──────── Text excerpt ────────
Chinese AI startup MiniMax is actively pursuing a Hong Kong IPO. The initial public offering (IPO), with participation from major investors including Alibaba and the Abu Dhabi Investment Authority, aims to raise approximately $600 million (about 864 billion Korean won). Industry sources indicate that demand forecasting for investors is expected to begin as early as this week.
This IPO comes amidst a flurry of activity from Chinese generative AI companies, including MiniMax, vying for stock market dominance, and is seen as the beginning of a fierce battle for control. MiniMax's investors include DG Capital, Perseverance Asset Management, and South Korea's Mirae Asset Group, making it a focus of global investment.
MiniMax is a rapidly growing company based on multimodal generative AI models that cover text, image, video, and speech generation. Its recently unveiled next-generation model, "M2.1," has been praised as a high-performance AI capable of handling multilingual tasks, programming, and enterprise-level work simultaneously, demonstrating its competitiveness.
──────── Data section ────────
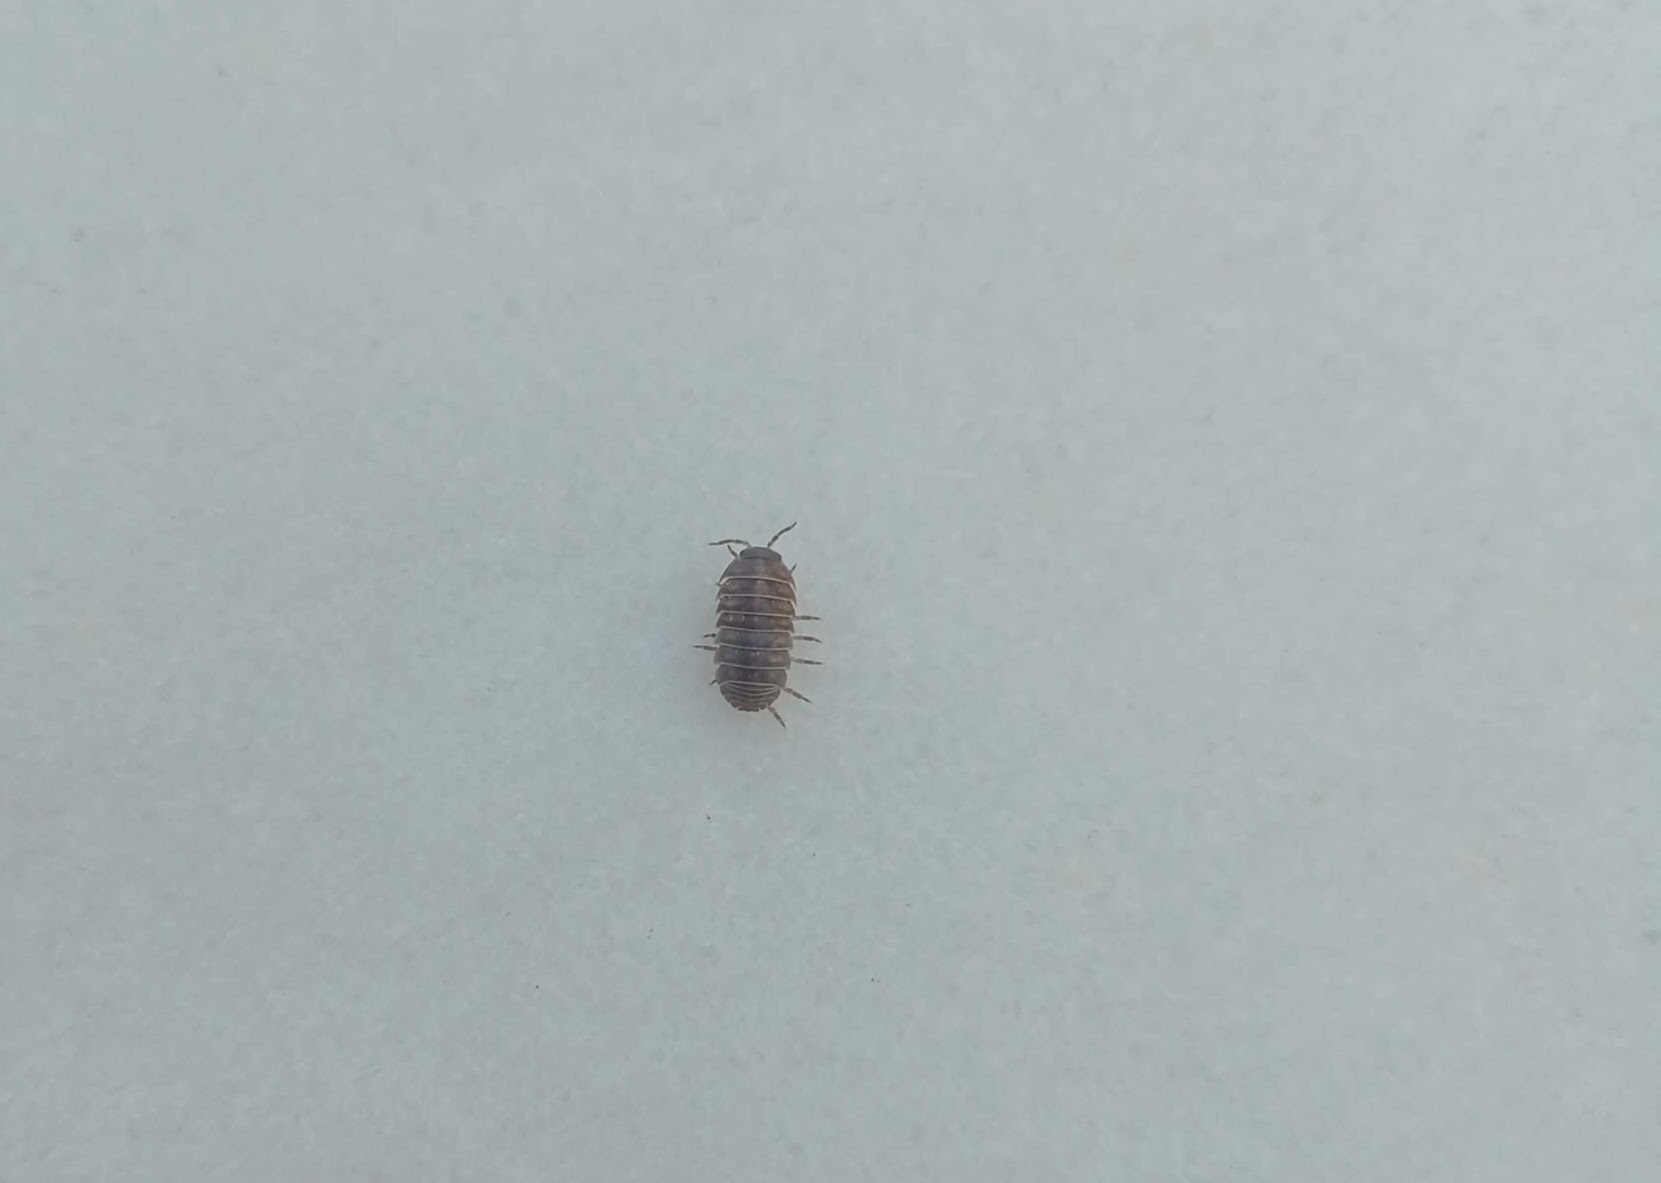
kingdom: Animalia
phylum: Arthropoda
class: Malacostraca
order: Isopoda
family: Armadillidiidae
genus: Armadillidium
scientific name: Armadillidium vulgare
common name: Common pill woodlouse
────────
List of tasks
a - Rewrite the stretch of the MiniMax article from "This IPO comes" through "of global investment.", changing "fierce battle" to "tough fight".
b - According to the MiniMax article, roughly how much money does the IPO aim to raise?
The rows are separate from the MiniMax article and have nothing to do with it.

Task results
a -
This IPO comes amidst a flurry of activity from Chinese generative AI companies, including MiniMax, vying for stock market dominance, and is seen as the beginning of a tough fight for control. MiniMax's investors include DG Capital, Perseverance Asset Management, and South Korea's Mirae Asset Group, making it a focus of global investment.

b - About $600 million (about 864 billion Korean won).